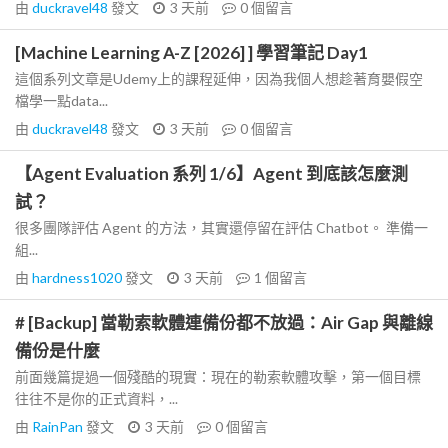
由
duckravel48
發文
3 天前
0
個留言
[Machine Learning A-Z [2026] ] 學習筆記 Day1
這個系列文章是Udemy上的課程延伸，因為我個人想趁著育嬰假空
檔學一點data...
由
duckravel48
發文
3 天前
0
個留言
【Agent Evaluation 系列 1/6】Agent 到底該怎麼測
試？
很多團隊評估 Agent 的方法，其實還停留在評估 Chatbot。 準備一
組...
由
hardness1020
發文
3 天前
1
個留言
# [Backup] 當勒索軟體連備份都不放過：Air Gap 與離線
備份是什麼
前面幾篇提過一個殘酷的現實：現在的勒索軟體攻擊，第一個目標
往往不是你的正式資料，...
由
RainPan
發文
3 天前
0
個留言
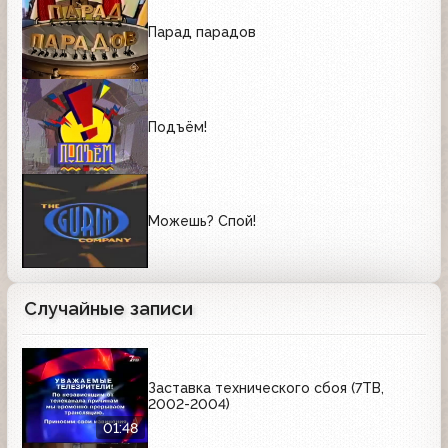
Парад парадов
Подъём!
Можешь? Спой!
Случайные записи
Заставка технического сбоя (7ТВ,
2002-2004)
01:48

# [Exercise description]
Output only the lines that run from the line containing "檔學一點data..." to the last line of the data, exactly as they stand and without pictures.

# [Reply to the task]
檔學一點data...
由
duckravel48
發文
3 天前
0
個留言
【Agent Evaluation 系列 1/6】Agent 到底該怎麼測
試？
很多團隊評估 Agent 的方法，其實還停留在評估 Chatbot。 準備一
組...
由
hardness1020
發文
3 天前
1
個留言
# [Backup] 當勒索軟體連備份都不放過：Air Gap 與離線
備份是什麼
前面幾篇提過一個殘酷的現實：現在的勒索軟體攻擊，第一個目標
往往不是你的正式資料，...
由
RainPan
發文
3 天前
0
個留言
Парад парадов
Подъём!
Можешь? Спой!
Случайные записи
Заставка технического сбоя (7ТВ,
2002-2004)
01:48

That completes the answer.